Flash Mob: A Team Building Flash-In-The-Pan?
Wed, Aug 8 2012 11:18 | Audience Engagement, Event Innovations, Observations, Pet-Peeves, Teambuilding, Worst Practices
Some examples are team challenges/experiences like:
- Create a "viral" video
- Create a "mashup" of two songs that describe your company
- Participate in a "flash mob"
However, the window of opportunity for these super-trendy team building concepts can be very short lived. There are some components of these ideas that have legs or that might work well as part of a larger context. Creating videos, for instance, is something that can be used in team building in a variety of different ways. It's only the colloquialism "viral" that gives it the trend-spin.
The danger, of course, is that these things quickly become passe or "corporatized" to the point where they lose that freshness that made them appealing in the first place. Let's take the flash mob, for instance. The idea behind a flash mob team building is that everyone learns the same steps and has to coordinate to come up with a final product. They then, at some point, perform this--perhaps during an interlude at an award ceremony, for instance. We've seen this now about a half-dozen times at various events and it has never failed to...well...fall a little flat. Flash mobs in and of themselves are/were originally delightful because they had an element of surprise. Some people--the dancers--were in on the mob, but the rest of the audience was amazed by this moment of socially-awkward-moment-turned-coordinated-effort. In addition to taking away novelty, the amazingly complex movements performed by a group need to be simplified, played down and cleansed for a corporate audience with various skill levels. And, truthfully, 80% of all executives we've seen performing in a flash mob looked tremendously uncomfortable.

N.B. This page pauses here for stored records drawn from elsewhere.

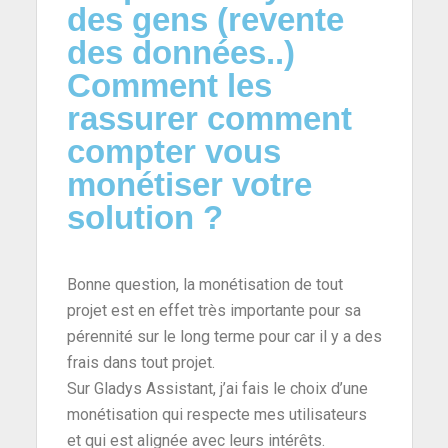
des gens (revente
des données..)
Comment les
rassurer comment
compter vous
monétiser votre
solution ?
Bonne question, la monétisation de tout
projet est en effet très importante pour sa
pérennité sur le long terme pour car il y a des
frais dans tout projet.
Sur Gladys Assistant, j’ai fais le choix d’une
monétisation qui respecte mes utilisateurs
et qui est alignée avec leurs intérêts.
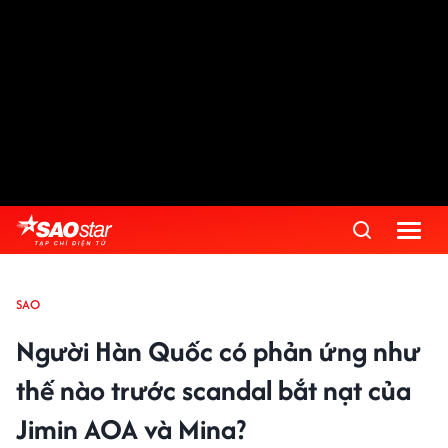
SAO
Người Hàn Quốc có phản ứng như
thế nào trước scandal bắt nạt của
Jimin AOA và Mina?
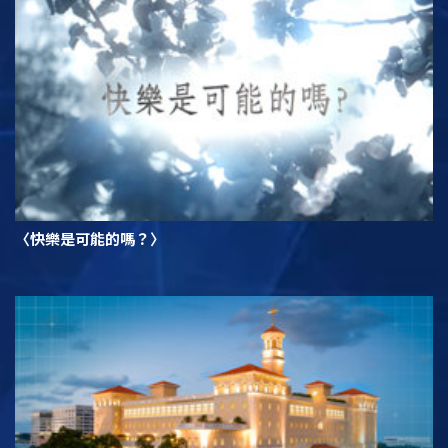
〈快樂是可能的嗎？〉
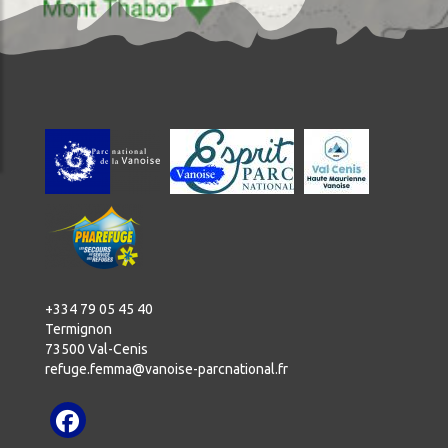
+334 79 05 45 40
Termignon
73500 Val-Cenis
refuge.femma@vanoise-parcnational.fr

Viral videos become viral because they have an almost-indefinable nugget of appeal. Something that surprises people and makes them want to watch and share the video. Part of the charm is in absurdity and spontaneity; a truly "viral" video is incredibly hard to manufacture. It is certainly extra-hard for your average meeting attendee, and most of the "viral videos" we've seen end up veering perilously off-message and into the inexplicably bizarre territory. Of course, there's the option to parody other viral videos, but that takes away from some of the creativity this activity is supposed to foster.
There are the same issues with song mashups, etc. The bottom line is that "trend" gets played out and loses its aim quickly when done for trend's sake. We're not arguing against fresh ideas and changing things up--we like that--but sometimes tried and true IS better than flash-in-the-pan. Or flash in the mob.